Trading stocks, commodities, or foreign exchange has never been easier thanks to the advancement of at-home technology. All that is required to trade is a computer that is hooked up to the internet and access to one of the many brokerage platforms.
More important than any piece of technology is the desire to succeed in trading. After all, the sole purpose of trading for a living is to get rich. But if trading instruments were that easy and straightforward, everyone would be doing it.
The unfortunate reality is that the vast majority of traders end up failing for one reason or another. But some that are quite careless and not fully appreciating risks associated with margin could end up losing more money than they had initially invested.
Forex Is The King Of Markets
The foreign exchange market is by far the largest financial market in the world as more than $6.5 trillion change hands on a daily basis. By comparison, the Nasdaq Stock Exchange, home to multiple companies valued at more than $1 trillion each, trades around $200 billion worth of shares daily.
The reason why the forex market dwarfs other exchanges in size is simple. On a daily basis, global banks of all shapes and sizes are busy trading with each other on behalf of their clients or from an internal trading desk.
Add to that central banks looking to intervene in the market to appreciate or depreciate their currency. And then the world’s largest hedge funds are looking to make speculative trades while multinational corporations need to switch large amounts of money on a daily basis or to hedge against any large exposure.
At the end of the food chain so to speak is the individual regular people trading from home. Often dubbed as simply retail traders, this is the smallest group of entities within the foreign exchange universe. Even though they are up against some of the world’s largest financial entities, there is still profit to be made.
Retail traders make use of different strategies to mostly buy and sell currencies on the same day. On rare occasions, traders might hold a currency overnight but this is not the norm. Doing so goes against the concept of day trading — as the name implies. But keeping a currency for longer than 24 hours is likely to incur interest charges and other fees.
A Global Opportunity
The forex market operates 24 hours a day so traders across the world are guaranteed action at all times of the day. Which currency pairs that people trade mostly depends on where they live and what time they want to trade.
Most traders have family obligations so trading at all hours of the night and resting during the daytime might not be feasible.
During London business hours, the most actively traded pairs typically include the British pound (GBP), euro (EUR), and Swiss franc (CHF).
As such, traders in or near London will typically focus most of their attention on the GBP/EUR, GBP/CHF pairs, and to a lesser degree the GBP/USD (U.S. dollar) and GBP/JPY (Japanese Yen).

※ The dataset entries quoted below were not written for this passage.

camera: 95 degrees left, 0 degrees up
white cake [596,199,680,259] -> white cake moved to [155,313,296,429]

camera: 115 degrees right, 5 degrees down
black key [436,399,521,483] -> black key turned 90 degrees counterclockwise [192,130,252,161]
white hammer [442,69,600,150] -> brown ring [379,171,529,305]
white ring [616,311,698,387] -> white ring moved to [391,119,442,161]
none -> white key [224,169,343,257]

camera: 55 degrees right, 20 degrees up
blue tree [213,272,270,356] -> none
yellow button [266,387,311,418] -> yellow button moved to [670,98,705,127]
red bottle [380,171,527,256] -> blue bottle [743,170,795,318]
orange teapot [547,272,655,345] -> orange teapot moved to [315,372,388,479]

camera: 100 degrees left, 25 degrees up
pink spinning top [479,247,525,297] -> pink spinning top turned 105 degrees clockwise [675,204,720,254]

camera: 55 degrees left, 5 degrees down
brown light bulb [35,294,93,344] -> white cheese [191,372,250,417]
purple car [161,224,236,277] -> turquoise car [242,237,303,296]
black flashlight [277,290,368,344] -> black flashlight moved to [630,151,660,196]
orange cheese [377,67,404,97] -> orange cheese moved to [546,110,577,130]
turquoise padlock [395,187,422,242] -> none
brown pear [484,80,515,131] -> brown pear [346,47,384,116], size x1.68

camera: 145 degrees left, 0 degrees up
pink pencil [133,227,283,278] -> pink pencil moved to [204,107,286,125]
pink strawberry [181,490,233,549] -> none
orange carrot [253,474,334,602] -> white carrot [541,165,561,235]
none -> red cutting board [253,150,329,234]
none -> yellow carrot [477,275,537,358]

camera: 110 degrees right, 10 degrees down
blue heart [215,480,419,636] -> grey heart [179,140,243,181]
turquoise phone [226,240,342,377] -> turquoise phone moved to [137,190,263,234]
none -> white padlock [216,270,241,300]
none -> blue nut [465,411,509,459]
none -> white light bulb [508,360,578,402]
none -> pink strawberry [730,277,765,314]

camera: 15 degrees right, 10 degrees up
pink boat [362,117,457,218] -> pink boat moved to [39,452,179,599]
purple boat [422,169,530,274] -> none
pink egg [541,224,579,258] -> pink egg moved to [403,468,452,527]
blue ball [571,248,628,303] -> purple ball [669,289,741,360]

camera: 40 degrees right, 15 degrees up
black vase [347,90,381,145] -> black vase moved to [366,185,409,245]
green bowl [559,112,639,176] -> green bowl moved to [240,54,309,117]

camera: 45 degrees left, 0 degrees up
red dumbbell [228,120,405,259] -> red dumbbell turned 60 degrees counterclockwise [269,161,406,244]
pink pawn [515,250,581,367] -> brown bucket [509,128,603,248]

It isn’t overly complicated for traders worldwide to quickly figure out what currency pairs are ideal to trade. The answer is mostly within one or two hours of their home time zone.
Profit Expectations
Forex traders that are very disciplined and understand how to cut losses quickly and maximize profits can do quite well trading for a living. Naturally, getting to this stage will prove to be quite difficult with many setbacks along the way.
Traders must put in weeks if not months of research and preperations. They must study the charts, understand different technical analysis tools, and be disciplined. Perhaps more important, they must understand economic events and know how to react to surprise announcements, such as an unexpected interest rate change or a change in tone from a key central bank figure.
Generally speaking, a trader with a decent win rate of 55% (that is for every 100 traders, 55 are profitable) can make decent money if they are disciplined with cutting losses. Typically, a stop-loss order is placed five pips from the trade entry point and a target profit goal is eight pips away.
What this means is each trade should have a potential reward of 1.6 times greater than the risk. This ensures that winning trades are indeed winners and one bad trade won’t fully offset a good trade.
Putting some actual numbers should yield the following results after 100 trades:
Fifty-five good trades generate a profit of £80 each for a total profit of £4,400.
Forty-five bad trades each came with a loss of £50 for a total loss of £2,250.
The trader’s gross profit is £2,150 and assumes no commissions and other fees. If the trader’s account size starts at £5,000 then this is a pretty decent return.
Conclusion: Play The Long Game
The best part about being a consistently profitable trader is the returns can be compounded.
After starting with an account size of £5,000 in the first month, the trader’s profit of £2,150 is kept in the trading account. The trader then starts a new month with £7,150 and a similar win rate and risk management strategy should in theory translate to a profit of £3,074.50.
As this process is repeated over and over again, a good trader will start to make great profits in a few short months. After that, the sky’s the limit.